■ **WORK INSTRUCTION 1**
Format every line of all the records that follow the text on postwar Hameln as a JSON list of strings, one string per line, leaving out blank lines and the picture.

■ **TEXT BLOCK**
_ _ _

Homeland front, © Museum Hameln

Homeland front

Painful End, Hesitant Beginnings

On the 7th of April 1945, allied troops arrive to occupy Hameln. Shortly before, Germans had blows up all the Weser bridges. The Market Church and the City Hall had been destroyed by artillery file.  

The British immediately take control. First priority is ensuring that basic necessities are supplied to the population. This means finding a place to live for all the refugees and displaced persons.

In 1946, 3 400 Silesians arrive. By 1949, 15 000 have secured a new home in Hameln. The city swells to over 50 000.  

All citizens are required to accommodate the needy to maximum capacity.  Those who are left are billeted in temporary quarters or in a refugee camp in an old industrial complex. Building takes off in 1949 and many new housing settlements develop. This changes the whole appearance of the city.

_ _ _

■ **EXTRACTED INFORMATION**
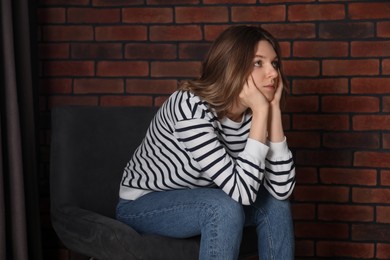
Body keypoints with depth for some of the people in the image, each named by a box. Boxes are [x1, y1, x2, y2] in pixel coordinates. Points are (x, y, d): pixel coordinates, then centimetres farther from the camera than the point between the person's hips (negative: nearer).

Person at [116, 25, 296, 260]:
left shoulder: (250, 112, -10)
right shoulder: (191, 106, -31)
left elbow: (281, 189, -18)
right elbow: (242, 191, -36)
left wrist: (273, 108, -21)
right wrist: (261, 112, -35)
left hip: (193, 201, 7)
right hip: (143, 205, -7)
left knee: (274, 204, -9)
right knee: (225, 208, -30)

_ _ _

■ **WORK INSTRUCTION 2**
Reproduce the passage on postwar Hameln word for word, from "The British immediately" up to and including "and displaced persons.".

■ **ANSWER SECTION 1**
[
  "Body keypoints with depth for some of the people in the image, each named by a box. Boxes are [x1, y1, x2, y2] in pixel coordinates. Points are (x, y, d): pixel coordinates, then centimetres farther from the camera than the point between the person's hips (negative: nearer).",
  "Person at [116, 25, 296, 260]:",
  "left shoulder: (250, 112, -10)",
  "right shoulder: (191, 106, -31)",
  "left elbow: (281, 189, -18)",
  "right elbow: (242, 191, -36)",
  "left wrist: (273, 108, -21)",
  "right wrist: (261, 112, -35)",
  "left hip: (193, 201, 7)",
  "right hip: (143, 205, -7)",
  "left knee: (274, 204, -9)",
  "right knee: (225, 208, -30)"
]

■ **ANSWER SECTION 2**
The British immediately take control. First priority is ensuring that basic necessities are supplied to the population. This means finding a place to live for all the refugees and displaced persons.